Stored data entries:
:::::

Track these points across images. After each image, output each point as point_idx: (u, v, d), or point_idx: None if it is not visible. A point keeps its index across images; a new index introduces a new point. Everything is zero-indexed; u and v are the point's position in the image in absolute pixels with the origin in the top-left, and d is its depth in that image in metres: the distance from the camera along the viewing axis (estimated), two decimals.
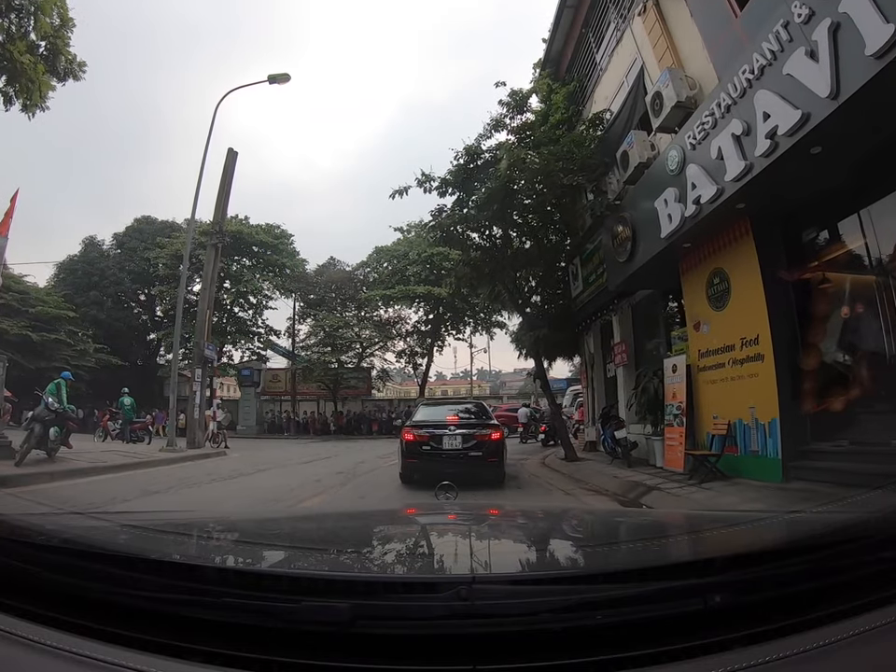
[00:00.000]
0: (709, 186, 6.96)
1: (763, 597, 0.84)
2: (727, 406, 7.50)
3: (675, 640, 0.77)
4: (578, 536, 1.71)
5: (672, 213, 7.70)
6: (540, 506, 4.00)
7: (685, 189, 7.42)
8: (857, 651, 0.76)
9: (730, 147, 6.55)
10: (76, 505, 5.74)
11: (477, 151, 12.09)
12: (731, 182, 6.56)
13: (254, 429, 29.86)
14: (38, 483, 7.71)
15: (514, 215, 12.66)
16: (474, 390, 46.63)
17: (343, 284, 32.43)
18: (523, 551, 1.48)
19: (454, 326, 32.79)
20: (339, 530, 1.76)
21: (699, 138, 7.23)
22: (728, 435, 7.30)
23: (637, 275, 9.21)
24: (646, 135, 10.05)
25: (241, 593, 0.82)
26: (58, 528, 1.18)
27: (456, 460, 7.76)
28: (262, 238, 30.88)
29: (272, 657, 0.76)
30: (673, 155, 7.81)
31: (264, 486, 8.77)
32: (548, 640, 0.78)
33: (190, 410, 14.73)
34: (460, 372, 65.96)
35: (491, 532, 1.71)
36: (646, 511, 4.48)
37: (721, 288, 7.76)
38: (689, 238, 7.82)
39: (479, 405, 9.92)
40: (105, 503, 6.30)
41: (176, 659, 0.76)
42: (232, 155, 16.51)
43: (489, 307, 30.09)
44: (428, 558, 1.30)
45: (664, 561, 1.09)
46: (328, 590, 0.84)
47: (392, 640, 0.79)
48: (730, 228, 7.43)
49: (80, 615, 0.83)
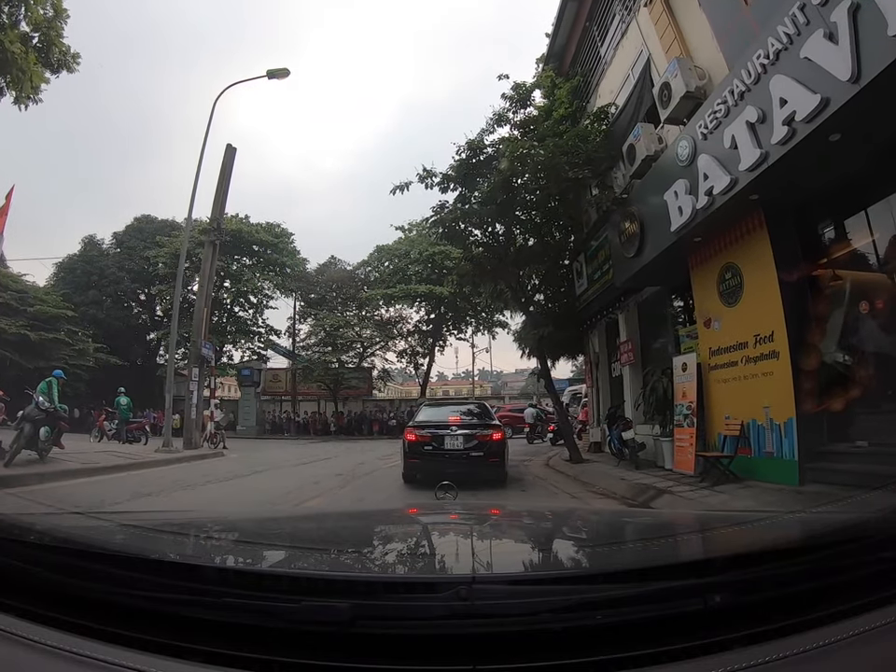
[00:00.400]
0: (722, 176, 6.71)
1: (763, 597, 0.83)
2: (740, 406, 7.24)
3: (675, 640, 0.76)
4: (578, 536, 1.70)
5: (682, 205, 7.44)
6: (540, 506, 3.92)
7: (696, 180, 7.17)
8: (857, 651, 0.75)
9: (744, 136, 6.31)
10: (63, 508, 5.48)
11: (479, 146, 11.83)
12: (745, 172, 6.32)
13: (254, 430, 29.61)
14: (27, 485, 7.46)
15: (517, 211, 12.45)
16: (476, 390, 46.42)
17: (343, 283, 32.16)
18: (523, 551, 1.48)
19: (455, 325, 32.50)
20: (339, 530, 1.75)
21: (711, 127, 6.99)
22: (741, 436, 7.04)
23: (645, 271, 8.96)
24: (653, 128, 9.83)
25: (241, 593, 0.82)
26: (58, 528, 1.18)
27: (458, 460, 7.78)
28: (262, 237, 30.60)
29: (272, 657, 0.76)
30: (683, 146, 7.57)
31: (260, 489, 8.54)
32: (548, 640, 0.77)
33: (187, 410, 14.47)
34: (461, 373, 65.97)
35: (491, 532, 1.70)
36: (646, 511, 4.36)
37: (734, 283, 7.50)
38: (700, 231, 7.57)
39: (481, 406, 9.93)
40: (93, 506, 6.04)
41: (177, 659, 0.76)
42: (231, 151, 16.28)
43: (491, 307, 29.84)
44: (428, 558, 1.29)
45: (664, 561, 1.06)
46: (328, 590, 0.83)
47: (392, 640, 0.78)
48: (743, 220, 7.18)
49: (80, 615, 0.83)
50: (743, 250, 7.32)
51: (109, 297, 31.25)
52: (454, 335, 33.21)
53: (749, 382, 7.12)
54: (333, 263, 33.35)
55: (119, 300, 31.73)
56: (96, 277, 30.86)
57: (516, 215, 12.28)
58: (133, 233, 33.36)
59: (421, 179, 12.30)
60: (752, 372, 7.07)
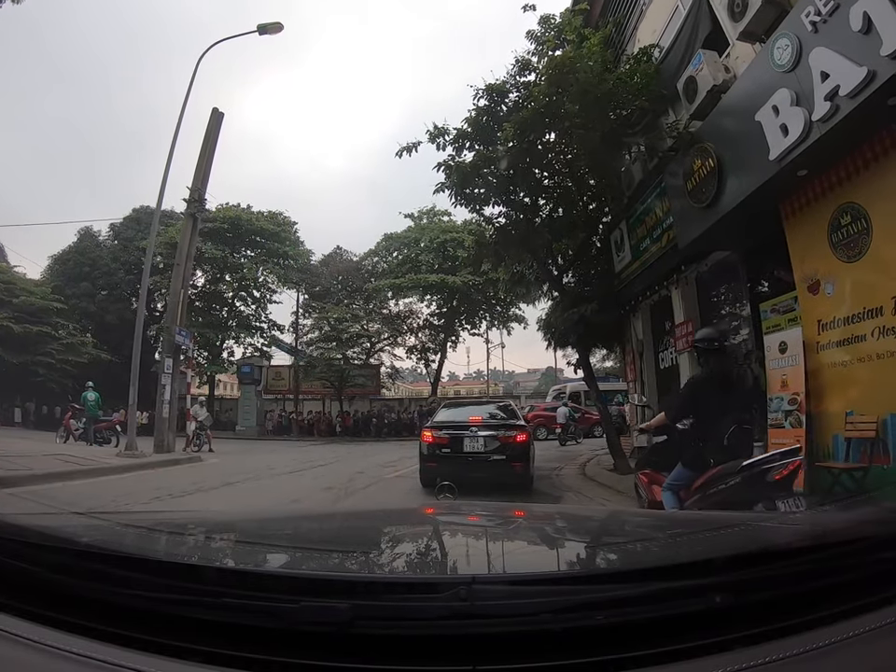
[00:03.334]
0: (852, 70, 4.72)
1: (764, 598, 0.82)
2: (872, 396, 5.19)
3: (675, 640, 0.76)
4: (578, 536, 1.64)
5: (788, 121, 5.43)
6: (541, 506, 3.73)
7: (809, 84, 5.18)
8: (857, 652, 0.75)
9: (885, 9, 4.38)
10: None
11: (501, 90, 9.89)
12: (889, 59, 4.37)
13: (254, 430, 27.74)
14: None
15: (544, 177, 10.53)
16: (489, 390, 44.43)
17: (349, 275, 30.30)
18: (523, 551, 1.44)
19: (468, 320, 30.55)
20: (339, 530, 1.71)
21: (827, 11, 5.02)
22: (876, 438, 5.03)
23: (722, 226, 6.91)
24: (717, 55, 7.92)
25: (241, 593, 0.81)
26: (58, 528, 1.16)
27: (478, 464, 7.38)
28: (263, 225, 28.86)
29: (272, 657, 0.75)
30: (782, 46, 5.57)
31: (221, 510, 6.67)
32: (548, 641, 0.77)
33: (158, 407, 12.59)
34: (472, 373, 64.73)
35: (491, 532, 1.66)
36: (646, 512, 3.91)
37: (855, 230, 5.47)
38: (807, 161, 5.55)
39: (506, 405, 9.45)
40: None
41: (176, 659, 0.76)
42: (217, 115, 14.44)
43: (508, 297, 27.86)
44: (428, 558, 1.30)
45: (664, 561, 1.03)
46: (327, 590, 0.83)
47: (392, 641, 0.78)
48: (872, 140, 5.20)
49: (80, 615, 0.83)
50: (870, 184, 5.30)
51: (102, 289, 29.61)
52: (466, 330, 31.24)
53: (886, 363, 5.09)
54: (339, 254, 31.46)
55: (112, 292, 30.04)
56: (88, 268, 29.28)
57: (541, 180, 10.38)
58: (130, 225, 31.79)
59: (432, 138, 10.39)
60: (891, 349, 5.05)
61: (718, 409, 3.94)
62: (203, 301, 30.10)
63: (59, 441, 14.58)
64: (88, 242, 31.53)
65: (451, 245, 26.42)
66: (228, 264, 28.45)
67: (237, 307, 31.45)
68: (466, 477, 6.28)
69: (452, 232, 27.23)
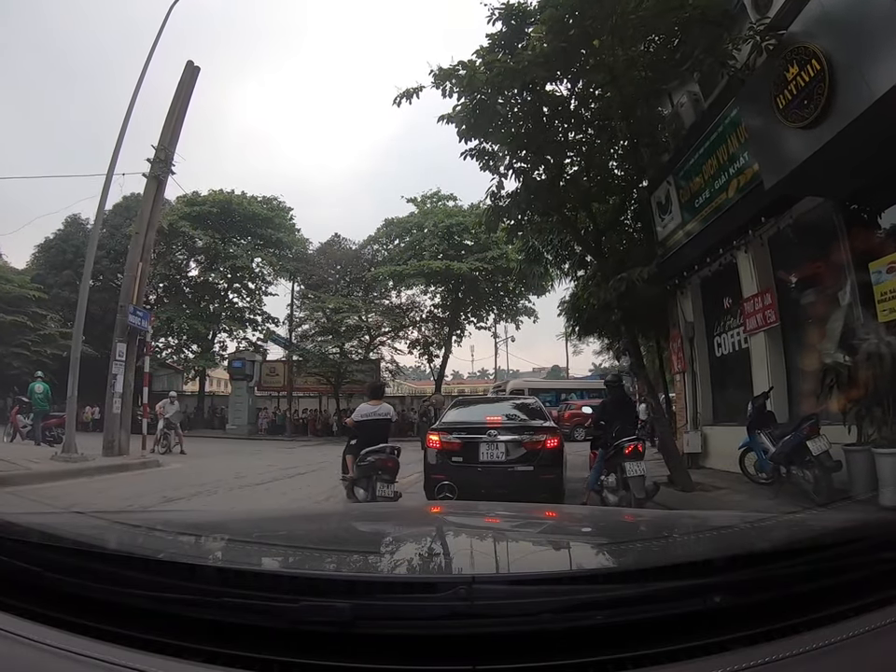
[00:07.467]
0: None
1: (763, 598, 0.81)
2: None
3: (675, 641, 0.75)
4: (578, 536, 1.61)
5: None
6: (541, 506, 3.50)
7: None
8: (857, 652, 0.74)
9: None
10: None
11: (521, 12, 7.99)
12: None
13: (245, 429, 25.88)
14: None
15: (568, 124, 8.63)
16: None
17: (348, 263, 28.34)
18: (523, 551, 1.41)
19: (475, 312, 28.57)
20: (339, 530, 1.68)
21: None
22: None
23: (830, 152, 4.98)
24: None
25: (241, 592, 0.79)
26: (58, 528, 1.13)
27: (499, 476, 5.97)
28: (256, 210, 27.00)
29: (272, 657, 0.74)
30: None
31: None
32: (548, 640, 0.75)
33: (108, 401, 10.68)
34: (477, 372, 63.20)
35: (491, 532, 1.63)
36: (646, 512, 3.89)
37: None
38: None
39: (529, 402, 7.85)
40: None
41: (177, 659, 0.74)
42: (192, 69, 12.58)
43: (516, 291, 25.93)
44: (429, 558, 1.27)
45: (664, 561, 1.01)
46: (328, 590, 0.81)
47: (392, 640, 0.77)
48: None
49: (80, 615, 0.81)
50: None
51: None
52: (472, 323, 29.24)
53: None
54: (336, 242, 29.44)
55: (96, 281, 28.20)
56: (71, 256, 27.42)
57: (566, 133, 8.49)
58: (120, 212, 29.96)
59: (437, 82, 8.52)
60: None
61: (616, 417, 6.21)
62: (193, 291, 28.53)
63: (5, 439, 12.71)
64: (73, 229, 29.75)
65: (456, 229, 24.52)
66: (219, 252, 26.64)
67: (230, 298, 29.71)
68: (483, 493, 5.28)
69: (458, 217, 25.32)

:::::

== Task statement ==
Leave out the pictures and return every record word for word.

== Response to the task ==
Track these points across images. After each image, output each point as point_idx: (u, v, d), or point_idx: None if it is not visible. A point keeps its index across images; a new index introduces a new point. Everything is zero-indexed; u and v are the point's position in the image in absolute pixels with the origin in the top-left, and d is its depth in that image in metres: the distance from the camera along the viewing axis (estimated), two decimals.
[00:00.000]
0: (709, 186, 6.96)
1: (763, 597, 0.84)
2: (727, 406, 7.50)
3: (675, 640, 0.77)
4: (578, 536, 1.71)
5: (672, 213, 7.70)
6: (540, 506, 4.00)
7: (685, 189, 7.42)
8: (857, 651, 0.76)
9: (730, 147, 6.55)
10: (76, 505, 5.74)
11: (477, 151, 12.09)
12: (731, 182, 6.56)
13: (254, 429, 29.86)
14: (38, 483, 7.71)
15: (514, 215, 12.66)
16: (474, 390, 46.63)
17: (343, 284, 32.43)
18: (523, 551, 1.48)
19: (454, 326, 32.79)
20: (339, 530, 1.76)
21: (699, 138, 7.23)
22: (728, 435, 7.30)
23: (637, 275, 9.21)
24: (646, 135, 10.05)
25: (241, 593, 0.82)
26: (58, 528, 1.18)
27: (456, 460, 7.76)
28: (262, 238, 30.88)
29: (272, 657, 0.76)
30: (673, 155, 7.81)
31: (264, 486, 8.77)
32: (548, 640, 0.78)
33: (190, 410, 14.73)
34: (460, 372, 65.96)
35: (491, 532, 1.71)
36: (646, 511, 4.48)
37: (721, 288, 7.76)
38: (689, 238, 7.82)
39: (479, 405, 9.92)
40: (105, 503, 6.30)
41: (176, 659, 0.76)
42: (232, 155, 16.51)
43: (489, 307, 30.09)
44: (428, 558, 1.30)
45: (664, 561, 1.09)
46: (328, 590, 0.84)
47: (392, 640, 0.79)
48: (730, 228, 7.43)
49: (80, 615, 0.83)
[00:00.400]
0: (722, 176, 6.71)
1: (763, 597, 0.83)
2: (740, 406, 7.24)
3: (675, 640, 0.76)
4: (578, 536, 1.70)
5: (682, 205, 7.44)
6: (540, 506, 3.92)
7: (696, 180, 7.17)
8: (857, 651, 0.75)
9: (744, 136, 6.31)
10: (63, 508, 5.48)
11: (479, 146, 11.83)
12: (745, 172, 6.32)
13: (254, 430, 29.61)
14: (27, 485, 7.46)
15: (517, 211, 12.45)
16: (476, 390, 46.42)
17: (343, 283, 32.16)
18: (523, 551, 1.48)
19: (455, 325, 32.50)
20: (339, 530, 1.75)
21: (711, 127, 6.99)
22: (741, 436, 7.04)
23: (645, 271, 8.96)
24: (653, 128, 9.83)
25: (241, 593, 0.82)
26: (58, 528, 1.18)
27: (458, 460, 7.78)
28: (262, 237, 30.60)
29: (272, 657, 0.76)
30: (683, 146, 7.57)
31: (260, 489, 8.54)
32: (548, 640, 0.77)
33: (187, 410, 14.47)
34: (461, 373, 65.97)
35: (491, 532, 1.70)
36: (646, 511, 4.36)
37: (734, 283, 7.50)
38: (700, 231, 7.57)
39: (481, 406, 9.93)
40: (93, 506, 6.04)
41: (177, 659, 0.76)
42: (231, 151, 16.28)
43: (491, 307, 29.84)
44: (428, 558, 1.29)
45: (664, 561, 1.06)
46: (328, 590, 0.83)
47: (392, 640, 0.78)
48: (743, 220, 7.18)
49: (80, 615, 0.83)
50: (743, 250, 7.32)
51: (109, 297, 31.25)
52: (454, 335, 33.21)
53: (749, 382, 7.12)
54: (333, 263, 33.35)
55: (119, 300, 31.73)
56: (96, 277, 30.86)
57: (516, 215, 12.28)
58: (133, 233, 33.36)
59: (421, 179, 12.30)
60: (752, 372, 7.07)
[00:03.334]
0: (852, 70, 4.72)
1: (764, 598, 0.82)
2: (872, 396, 5.19)
3: (675, 640, 0.76)
4: (578, 536, 1.64)
5: (788, 121, 5.43)
6: (541, 506, 3.73)
7: (809, 84, 5.18)
8: (857, 652, 0.75)
9: (885, 9, 4.38)
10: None
11: (501, 90, 9.89)
12: (889, 59, 4.37)
13: (254, 430, 27.74)
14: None
15: (544, 177, 10.53)
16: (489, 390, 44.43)
17: (349, 275, 30.30)
18: (523, 551, 1.44)
19: (468, 320, 30.55)
20: (339, 530, 1.71)
21: (827, 11, 5.02)
22: (876, 438, 5.03)
23: (722, 226, 6.91)
24: (717, 55, 7.92)
25: (241, 593, 0.81)
26: (58, 528, 1.16)
27: (478, 464, 7.38)
28: (263, 225, 28.86)
29: (272, 657, 0.75)
30: (782, 46, 5.57)
31: (221, 510, 6.67)
32: (548, 641, 0.77)
33: (158, 407, 12.59)
34: (472, 373, 64.73)
35: (491, 532, 1.66)
36: (646, 512, 3.91)
37: (855, 230, 5.47)
38: (807, 161, 5.55)
39: (506, 405, 9.45)
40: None
41: (176, 659, 0.76)
42: (217, 115, 14.44)
43: (508, 297, 27.86)
44: (428, 558, 1.30)
45: (664, 561, 1.03)
46: (327, 590, 0.83)
47: (392, 641, 0.78)
48: (872, 140, 5.20)
49: (80, 615, 0.83)
50: (870, 184, 5.30)
51: (102, 289, 29.61)
52: (466, 330, 31.24)
53: (886, 363, 5.09)
54: (339, 254, 31.46)
55: (112, 292, 30.04)
56: (88, 268, 29.28)
57: (541, 180, 10.38)
58: (130, 225, 31.79)
59: (432, 138, 10.39)
60: (891, 349, 5.05)
61: (718, 409, 3.94)
62: (203, 301, 30.10)
63: (59, 441, 14.58)
64: (88, 242, 31.53)
65: (451, 245, 26.42)
66: (228, 264, 28.45)
67: (237, 307, 31.45)
68: (466, 477, 6.28)
69: (452, 232, 27.23)
[00:07.467]
0: None
1: (763, 598, 0.81)
2: None
3: (675, 641, 0.75)
4: (578, 536, 1.61)
5: None
6: (541, 506, 3.50)
7: None
8: (857, 652, 0.74)
9: None
10: None
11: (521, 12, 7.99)
12: None
13: (245, 429, 25.88)
14: None
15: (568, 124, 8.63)
16: None
17: (348, 263, 28.34)
18: (523, 551, 1.41)
19: (475, 312, 28.57)
20: (339, 530, 1.68)
21: None
22: None
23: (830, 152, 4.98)
24: None
25: (241, 592, 0.79)
26: (58, 528, 1.13)
27: (499, 476, 5.97)
28: (256, 210, 27.00)
29: (272, 657, 0.74)
30: None
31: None
32: (548, 640, 0.75)
33: (108, 401, 10.68)
34: (477, 372, 63.20)
35: (491, 532, 1.63)
36: (646, 512, 3.89)
37: None
38: None
39: (529, 402, 7.85)
40: None
41: (177, 659, 0.74)
42: (192, 69, 12.58)
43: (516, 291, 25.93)
44: (429, 558, 1.27)
45: (664, 561, 1.01)
46: (328, 590, 0.81)
47: (392, 640, 0.77)
48: None
49: (80, 615, 0.81)
50: None
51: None
52: (472, 323, 29.24)
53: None
54: (336, 242, 29.44)
55: (96, 281, 28.20)
56: (71, 256, 27.42)
57: (566, 133, 8.49)
58: (120, 212, 29.96)
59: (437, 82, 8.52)
60: None
61: (616, 417, 6.21)
62: (193, 291, 28.53)
63: (5, 439, 12.71)
64: (73, 229, 29.75)
65: (456, 229, 24.52)
66: (219, 252, 26.64)
67: (230, 298, 29.71)
68: (483, 493, 5.28)
69: (458, 217, 25.32)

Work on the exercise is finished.